Though that was a normal consequence of gaining more power. The higher you climbed, the more eyes were on you.
“I understand,” Lindon said at last.
Mercy clicked her tongue. “Fine, then let’s get going. Maybe if I’m with you, my mother will hesitate before she locks us all inside.”
Or maybe she won’t, Lindon thought. He remembered Malice’s attitude toward Mercy in the Uncrowned King tournament.
But he wasn’t callous enough to say that out loud.
Belatedly, he realized something he’d forgotten. “I should have let Orthos out! He needs to hear this.”
“Can’t he hear every thought that goes through your head?” Yerin asked.
“No, he just gets impressions. He’s not Dross.” Lindon realized something even as he spoke. “…and we need Dross.”

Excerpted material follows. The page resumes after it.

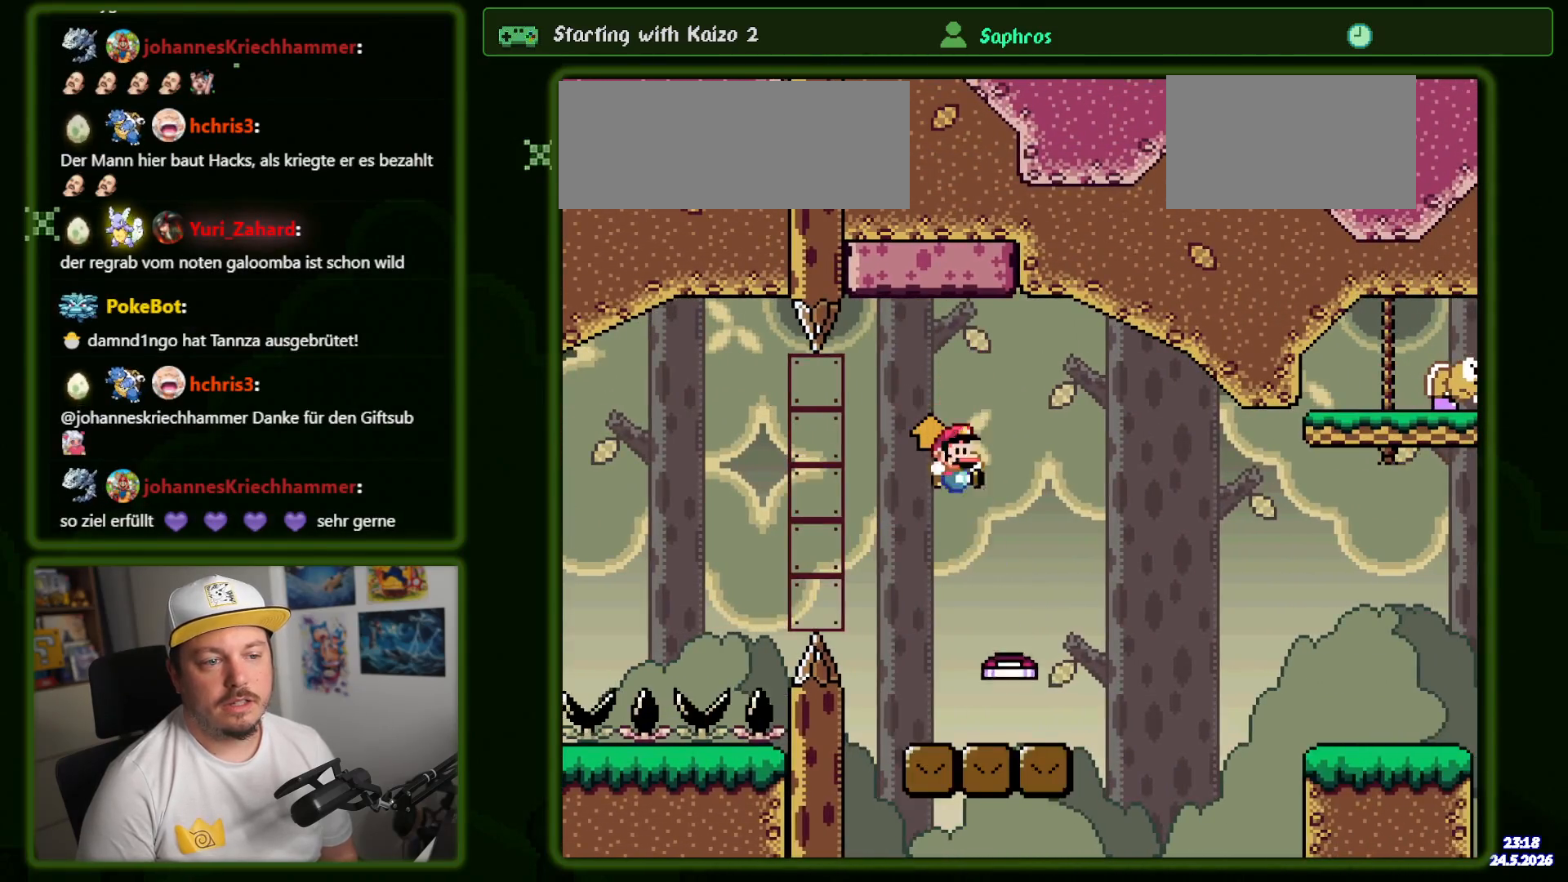
{"buttons": ["Y", "DPAD_RIGHT"], "events": [[350, "B", "down"], [484, "B", "up"]]}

He had waited for the better part of a year. Dross was as stable as he was going to get. Lindon had hoped for Dross to wake on his own—or for Northstrider to contact him—but without those things, there was only one thing he could try.
Without waiting for anyone else, Lindon opened his void key. He summoned a scripted box of stable, Forged dream madra that he had prepared. With his hunger arm mobile now, he didn’t need his goldsteel tongs.
And he had prepared for this operation for a long time.
Eithan’s eyes widened. “Decisive! Best of luck to you.”
“You’re not going to try and fix him here, are you?” Mercy sounded horrified.
Yerin gripped his shoulder, lending him strength. He reached into his own soul and found the slowly spinning purple orb at the base of his skull.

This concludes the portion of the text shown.